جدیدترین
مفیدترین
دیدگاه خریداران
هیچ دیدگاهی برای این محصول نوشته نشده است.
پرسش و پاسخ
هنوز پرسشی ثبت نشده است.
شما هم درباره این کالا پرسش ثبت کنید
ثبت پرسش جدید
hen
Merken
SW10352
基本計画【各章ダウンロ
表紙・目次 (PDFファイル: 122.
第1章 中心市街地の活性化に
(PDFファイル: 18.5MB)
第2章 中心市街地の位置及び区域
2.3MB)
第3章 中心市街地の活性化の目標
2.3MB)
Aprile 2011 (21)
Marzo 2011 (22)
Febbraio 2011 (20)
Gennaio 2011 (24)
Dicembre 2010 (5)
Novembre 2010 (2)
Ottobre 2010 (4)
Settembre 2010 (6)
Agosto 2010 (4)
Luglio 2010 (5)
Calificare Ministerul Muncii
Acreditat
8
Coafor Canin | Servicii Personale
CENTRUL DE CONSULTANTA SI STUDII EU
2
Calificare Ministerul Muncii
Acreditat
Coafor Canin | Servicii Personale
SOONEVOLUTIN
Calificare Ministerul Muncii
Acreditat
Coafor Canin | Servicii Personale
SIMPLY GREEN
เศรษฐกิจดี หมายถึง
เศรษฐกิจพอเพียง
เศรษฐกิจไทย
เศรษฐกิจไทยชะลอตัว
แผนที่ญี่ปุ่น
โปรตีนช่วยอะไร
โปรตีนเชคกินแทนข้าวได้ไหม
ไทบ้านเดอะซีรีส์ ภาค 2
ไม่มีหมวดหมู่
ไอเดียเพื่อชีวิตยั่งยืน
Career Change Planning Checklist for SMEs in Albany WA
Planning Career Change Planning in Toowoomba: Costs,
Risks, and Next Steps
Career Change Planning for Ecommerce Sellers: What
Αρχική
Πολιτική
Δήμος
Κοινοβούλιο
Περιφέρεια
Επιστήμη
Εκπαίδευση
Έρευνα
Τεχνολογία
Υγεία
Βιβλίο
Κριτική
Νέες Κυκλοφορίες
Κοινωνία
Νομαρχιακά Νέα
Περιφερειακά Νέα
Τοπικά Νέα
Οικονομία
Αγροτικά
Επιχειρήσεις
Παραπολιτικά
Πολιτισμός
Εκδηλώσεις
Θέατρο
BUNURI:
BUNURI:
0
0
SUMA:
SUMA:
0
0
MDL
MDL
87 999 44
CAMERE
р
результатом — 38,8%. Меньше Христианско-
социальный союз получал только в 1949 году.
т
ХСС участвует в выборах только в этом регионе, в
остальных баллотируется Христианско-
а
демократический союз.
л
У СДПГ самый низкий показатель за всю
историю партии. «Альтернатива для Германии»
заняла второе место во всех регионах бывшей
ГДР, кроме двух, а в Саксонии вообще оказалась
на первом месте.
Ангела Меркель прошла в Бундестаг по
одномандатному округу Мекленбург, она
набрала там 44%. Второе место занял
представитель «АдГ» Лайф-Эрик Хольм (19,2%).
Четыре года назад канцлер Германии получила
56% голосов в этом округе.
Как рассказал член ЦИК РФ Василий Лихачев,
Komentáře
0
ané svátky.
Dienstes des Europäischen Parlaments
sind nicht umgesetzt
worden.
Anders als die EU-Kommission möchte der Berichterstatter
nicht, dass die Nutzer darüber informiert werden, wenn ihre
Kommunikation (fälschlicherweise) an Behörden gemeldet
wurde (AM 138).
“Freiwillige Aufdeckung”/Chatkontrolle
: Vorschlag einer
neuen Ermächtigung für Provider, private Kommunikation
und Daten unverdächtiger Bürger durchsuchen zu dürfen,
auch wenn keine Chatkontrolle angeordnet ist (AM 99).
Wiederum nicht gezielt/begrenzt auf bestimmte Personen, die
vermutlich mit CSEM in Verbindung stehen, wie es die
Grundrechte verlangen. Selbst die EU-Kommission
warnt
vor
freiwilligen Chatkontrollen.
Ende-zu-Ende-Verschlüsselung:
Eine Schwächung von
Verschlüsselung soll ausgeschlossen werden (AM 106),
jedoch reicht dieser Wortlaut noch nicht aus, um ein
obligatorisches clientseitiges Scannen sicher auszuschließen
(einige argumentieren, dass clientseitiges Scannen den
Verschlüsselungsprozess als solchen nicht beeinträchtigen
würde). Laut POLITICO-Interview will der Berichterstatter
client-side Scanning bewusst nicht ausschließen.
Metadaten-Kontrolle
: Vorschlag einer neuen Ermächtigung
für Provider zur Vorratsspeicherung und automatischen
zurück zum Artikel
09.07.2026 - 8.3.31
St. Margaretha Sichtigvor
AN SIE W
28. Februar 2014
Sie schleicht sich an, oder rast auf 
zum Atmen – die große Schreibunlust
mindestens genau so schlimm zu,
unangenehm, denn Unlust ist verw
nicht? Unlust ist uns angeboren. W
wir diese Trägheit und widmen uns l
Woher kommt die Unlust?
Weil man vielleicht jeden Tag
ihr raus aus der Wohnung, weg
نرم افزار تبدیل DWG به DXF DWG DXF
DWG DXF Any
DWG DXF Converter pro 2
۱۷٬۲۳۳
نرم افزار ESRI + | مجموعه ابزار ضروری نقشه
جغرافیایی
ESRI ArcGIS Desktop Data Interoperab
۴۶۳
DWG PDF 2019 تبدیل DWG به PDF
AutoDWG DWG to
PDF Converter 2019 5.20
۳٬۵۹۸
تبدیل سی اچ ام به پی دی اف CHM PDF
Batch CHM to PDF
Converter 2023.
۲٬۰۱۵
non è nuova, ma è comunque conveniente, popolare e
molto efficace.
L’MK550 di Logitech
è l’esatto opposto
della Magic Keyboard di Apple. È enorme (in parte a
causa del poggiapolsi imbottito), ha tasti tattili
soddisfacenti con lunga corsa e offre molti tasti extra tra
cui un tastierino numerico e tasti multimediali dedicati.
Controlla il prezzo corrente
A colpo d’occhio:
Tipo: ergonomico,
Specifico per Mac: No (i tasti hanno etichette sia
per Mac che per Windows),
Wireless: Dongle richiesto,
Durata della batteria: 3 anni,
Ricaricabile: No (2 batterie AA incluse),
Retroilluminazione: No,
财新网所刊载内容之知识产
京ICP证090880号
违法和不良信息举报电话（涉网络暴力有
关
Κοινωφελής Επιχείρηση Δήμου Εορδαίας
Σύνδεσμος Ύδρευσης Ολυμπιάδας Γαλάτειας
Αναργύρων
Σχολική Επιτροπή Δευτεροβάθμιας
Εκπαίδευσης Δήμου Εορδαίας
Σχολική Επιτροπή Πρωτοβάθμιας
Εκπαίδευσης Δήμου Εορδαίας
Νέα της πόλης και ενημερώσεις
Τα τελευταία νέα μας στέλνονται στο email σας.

• Problem to work on: Only the lines above from the one with "vermutlich mit CSEM" up to and including the one with "Verschlüsselung soll ausgeschlossen" should be repeated, exactly as written.

• Response for this exercise:
vermutlich mit CSEM in Verbindung stehen, wie es die
Grundrechte verlangen. Selbst die EU-Kommission
warnt
vor
freiwilligen Chatkontrollen.
Ende-zu-Ende-Verschlüsselung:
Eine Schwächung von
Verschlüsselung soll ausgeschlossen werden (AM 106),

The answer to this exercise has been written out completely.